L’information aurait pu être banal si c’était de simples manœuvres militaires. Mais là, il s’agit, comme l’avait d’ailleurs précisé le ministre, de «lutte antiterrorisme». «Pour la première fois, des unités africaines ont pris part à ces manœuvres pour se préparer et s’adapter sur le terrain en cas d’attentats terroristes», avait indiqué Lamamra. Or, l’Algérie ne cesse jusque là de réaffirmer son attachement au principe de non intervention militaire dans un pays étranger. Sommes-nous à l’orée d’un revirement en ce qui est de ce principe ?
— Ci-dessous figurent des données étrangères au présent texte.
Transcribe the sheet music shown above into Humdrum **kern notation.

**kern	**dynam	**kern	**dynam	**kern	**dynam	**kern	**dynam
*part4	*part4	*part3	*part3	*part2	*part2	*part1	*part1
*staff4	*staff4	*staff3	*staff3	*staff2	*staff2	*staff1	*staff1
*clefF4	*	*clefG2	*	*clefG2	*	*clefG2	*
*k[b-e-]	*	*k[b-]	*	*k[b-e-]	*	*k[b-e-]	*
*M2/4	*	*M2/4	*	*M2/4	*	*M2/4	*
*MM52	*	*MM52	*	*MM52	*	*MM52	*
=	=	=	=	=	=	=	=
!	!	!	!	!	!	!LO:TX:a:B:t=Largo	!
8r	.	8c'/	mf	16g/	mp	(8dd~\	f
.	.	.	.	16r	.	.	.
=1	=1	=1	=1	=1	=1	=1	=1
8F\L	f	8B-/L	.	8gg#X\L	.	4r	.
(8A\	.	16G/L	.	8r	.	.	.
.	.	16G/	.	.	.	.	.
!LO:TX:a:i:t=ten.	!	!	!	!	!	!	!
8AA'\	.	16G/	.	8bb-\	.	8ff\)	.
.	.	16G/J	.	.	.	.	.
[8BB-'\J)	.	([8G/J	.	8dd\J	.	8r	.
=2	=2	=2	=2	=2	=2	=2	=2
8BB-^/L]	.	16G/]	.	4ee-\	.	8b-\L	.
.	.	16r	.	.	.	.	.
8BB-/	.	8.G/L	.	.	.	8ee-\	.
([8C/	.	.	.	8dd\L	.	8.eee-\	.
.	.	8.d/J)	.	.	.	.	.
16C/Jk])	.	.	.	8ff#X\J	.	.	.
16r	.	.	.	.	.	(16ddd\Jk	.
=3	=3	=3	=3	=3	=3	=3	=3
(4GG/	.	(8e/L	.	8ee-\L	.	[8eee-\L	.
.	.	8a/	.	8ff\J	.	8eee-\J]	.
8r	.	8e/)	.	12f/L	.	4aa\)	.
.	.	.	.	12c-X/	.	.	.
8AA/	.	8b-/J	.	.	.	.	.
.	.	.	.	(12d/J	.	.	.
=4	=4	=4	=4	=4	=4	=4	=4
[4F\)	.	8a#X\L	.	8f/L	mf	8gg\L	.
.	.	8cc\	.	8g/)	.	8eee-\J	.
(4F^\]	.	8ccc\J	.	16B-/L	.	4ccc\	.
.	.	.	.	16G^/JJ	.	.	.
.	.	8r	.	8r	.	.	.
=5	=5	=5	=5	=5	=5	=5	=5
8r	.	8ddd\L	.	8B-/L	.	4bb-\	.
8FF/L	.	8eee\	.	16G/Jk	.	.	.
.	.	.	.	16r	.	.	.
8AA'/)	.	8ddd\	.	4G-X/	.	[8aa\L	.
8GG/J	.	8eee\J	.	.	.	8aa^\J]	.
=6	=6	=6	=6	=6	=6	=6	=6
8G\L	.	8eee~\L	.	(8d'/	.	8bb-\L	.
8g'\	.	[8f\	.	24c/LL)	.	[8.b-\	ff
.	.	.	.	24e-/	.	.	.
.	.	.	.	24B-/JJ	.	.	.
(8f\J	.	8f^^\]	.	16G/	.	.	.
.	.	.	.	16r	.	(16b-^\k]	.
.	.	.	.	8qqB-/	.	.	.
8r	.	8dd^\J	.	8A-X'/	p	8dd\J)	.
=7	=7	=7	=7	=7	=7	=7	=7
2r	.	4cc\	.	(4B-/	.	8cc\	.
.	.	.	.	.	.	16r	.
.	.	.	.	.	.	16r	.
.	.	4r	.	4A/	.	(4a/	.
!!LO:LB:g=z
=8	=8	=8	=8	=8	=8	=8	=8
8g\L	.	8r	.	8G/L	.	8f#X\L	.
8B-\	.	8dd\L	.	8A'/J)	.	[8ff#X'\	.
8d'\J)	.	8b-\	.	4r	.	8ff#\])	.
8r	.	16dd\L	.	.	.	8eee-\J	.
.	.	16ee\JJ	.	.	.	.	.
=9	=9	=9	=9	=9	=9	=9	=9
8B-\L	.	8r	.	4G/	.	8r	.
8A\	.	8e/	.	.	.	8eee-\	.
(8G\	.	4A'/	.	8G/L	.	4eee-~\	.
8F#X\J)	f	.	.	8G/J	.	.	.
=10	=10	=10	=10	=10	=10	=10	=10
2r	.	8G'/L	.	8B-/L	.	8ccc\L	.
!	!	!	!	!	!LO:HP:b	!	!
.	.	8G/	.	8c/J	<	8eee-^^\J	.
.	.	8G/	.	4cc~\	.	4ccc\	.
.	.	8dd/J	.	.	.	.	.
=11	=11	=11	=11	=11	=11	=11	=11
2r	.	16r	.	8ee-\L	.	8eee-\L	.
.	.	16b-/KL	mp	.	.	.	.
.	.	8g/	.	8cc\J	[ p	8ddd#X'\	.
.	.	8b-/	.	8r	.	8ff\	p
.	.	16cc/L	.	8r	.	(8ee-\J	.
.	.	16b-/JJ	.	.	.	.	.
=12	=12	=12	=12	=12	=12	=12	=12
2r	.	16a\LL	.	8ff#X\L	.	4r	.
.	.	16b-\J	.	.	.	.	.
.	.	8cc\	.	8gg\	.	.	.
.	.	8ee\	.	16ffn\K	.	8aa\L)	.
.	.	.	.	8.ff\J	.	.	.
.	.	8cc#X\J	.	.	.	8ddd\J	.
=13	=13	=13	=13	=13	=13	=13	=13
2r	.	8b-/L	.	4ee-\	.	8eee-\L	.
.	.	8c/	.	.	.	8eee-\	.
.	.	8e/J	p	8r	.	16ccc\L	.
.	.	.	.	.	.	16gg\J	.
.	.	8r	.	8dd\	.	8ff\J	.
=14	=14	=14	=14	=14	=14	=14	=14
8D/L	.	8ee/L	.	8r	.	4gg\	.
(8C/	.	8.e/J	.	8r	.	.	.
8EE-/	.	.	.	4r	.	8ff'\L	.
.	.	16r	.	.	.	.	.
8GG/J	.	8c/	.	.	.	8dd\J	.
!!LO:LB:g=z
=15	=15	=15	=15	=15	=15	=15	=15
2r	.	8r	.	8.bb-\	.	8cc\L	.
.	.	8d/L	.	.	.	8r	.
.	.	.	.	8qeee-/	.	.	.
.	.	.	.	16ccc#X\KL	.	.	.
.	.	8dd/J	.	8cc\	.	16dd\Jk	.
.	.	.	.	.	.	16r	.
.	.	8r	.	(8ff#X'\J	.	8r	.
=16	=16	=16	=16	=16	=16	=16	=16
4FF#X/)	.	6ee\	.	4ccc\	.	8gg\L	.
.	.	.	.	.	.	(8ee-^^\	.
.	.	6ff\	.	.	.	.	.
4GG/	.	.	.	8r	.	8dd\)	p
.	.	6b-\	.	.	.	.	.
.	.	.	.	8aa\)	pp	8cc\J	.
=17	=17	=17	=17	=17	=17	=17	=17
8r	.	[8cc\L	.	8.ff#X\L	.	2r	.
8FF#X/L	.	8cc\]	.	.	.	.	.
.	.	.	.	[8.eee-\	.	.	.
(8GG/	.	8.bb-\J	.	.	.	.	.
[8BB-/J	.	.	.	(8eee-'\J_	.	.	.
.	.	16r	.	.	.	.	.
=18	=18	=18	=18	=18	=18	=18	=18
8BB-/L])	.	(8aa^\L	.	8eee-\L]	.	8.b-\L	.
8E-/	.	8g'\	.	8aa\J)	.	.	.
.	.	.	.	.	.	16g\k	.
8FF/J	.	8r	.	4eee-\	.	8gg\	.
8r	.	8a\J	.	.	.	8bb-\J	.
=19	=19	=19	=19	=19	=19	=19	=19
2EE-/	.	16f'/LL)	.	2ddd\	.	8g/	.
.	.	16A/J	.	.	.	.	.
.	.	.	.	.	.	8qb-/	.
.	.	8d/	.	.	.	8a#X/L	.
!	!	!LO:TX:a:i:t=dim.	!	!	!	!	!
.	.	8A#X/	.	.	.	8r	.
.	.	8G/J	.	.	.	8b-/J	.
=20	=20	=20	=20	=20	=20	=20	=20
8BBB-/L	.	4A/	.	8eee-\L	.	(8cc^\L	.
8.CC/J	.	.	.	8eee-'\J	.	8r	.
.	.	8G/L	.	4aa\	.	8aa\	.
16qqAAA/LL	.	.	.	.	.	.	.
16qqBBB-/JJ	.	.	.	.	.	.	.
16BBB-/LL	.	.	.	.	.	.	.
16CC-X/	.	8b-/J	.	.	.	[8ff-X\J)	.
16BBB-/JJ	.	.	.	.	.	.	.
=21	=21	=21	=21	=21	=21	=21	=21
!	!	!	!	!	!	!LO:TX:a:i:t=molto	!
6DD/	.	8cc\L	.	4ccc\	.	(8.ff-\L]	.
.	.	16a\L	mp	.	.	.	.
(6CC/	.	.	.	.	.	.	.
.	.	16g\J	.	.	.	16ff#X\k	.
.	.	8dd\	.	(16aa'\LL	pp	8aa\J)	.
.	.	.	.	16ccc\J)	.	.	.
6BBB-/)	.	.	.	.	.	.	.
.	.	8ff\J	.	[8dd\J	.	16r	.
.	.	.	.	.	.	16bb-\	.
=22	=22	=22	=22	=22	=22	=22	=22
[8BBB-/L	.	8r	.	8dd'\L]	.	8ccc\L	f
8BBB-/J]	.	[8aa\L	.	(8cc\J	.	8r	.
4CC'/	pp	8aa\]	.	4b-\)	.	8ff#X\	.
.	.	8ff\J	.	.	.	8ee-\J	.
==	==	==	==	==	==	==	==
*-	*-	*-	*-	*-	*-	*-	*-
Aujourd’hui, le porte-parole du ministère des Affaires étrangères, Abdelaziz Benali-Cherif, a tenté de rectifier le tir en affirmant que les informations relatives à la participation de l’Algérie à ces manœuvres militaires sont «inexactes». «Il n’a jamais été question dans la déclaration du ministre d’Etat, ministre des Affaires étrangères et de la Coopération internationale, Ramtane Lamamra, faite à l’issue de l’entretien qu’il a eu avec son homologue angolais, en marge du 3ème séminaire de haut niveau sur la paix et la sécurité en Afrique (Oran), d’une quelconque participation de forces armées algériennes à ces manœuvres», a-t-il déclaré, avant d’ajouter : «Comme par le passé, notre pays a répondu à une sollicitation de l’Union africaine pour le transport des troupes des pays africains amis dans  le cadre de l’appui logistique à la Force africaine en attente et la concrétisation opérationnelle de la mobilité stratégique de cette force».

Cette opération de transport de troupes a été évoquée Lamamra dans sa déclaration en signalant que «l’Algérie a participé au transport des unités militaires des pays de l’Ouest de l’Afrique vers l’Afrique du Sud». Mais le ministre avait précisé auparavant que «le plus grand problème rencontré est celui du déploiement rapide». Ceci signifie, en clair, que l’Algérie est partie prenante dans ces manœuvres dans un segment assez important qu’est le transport de troupes.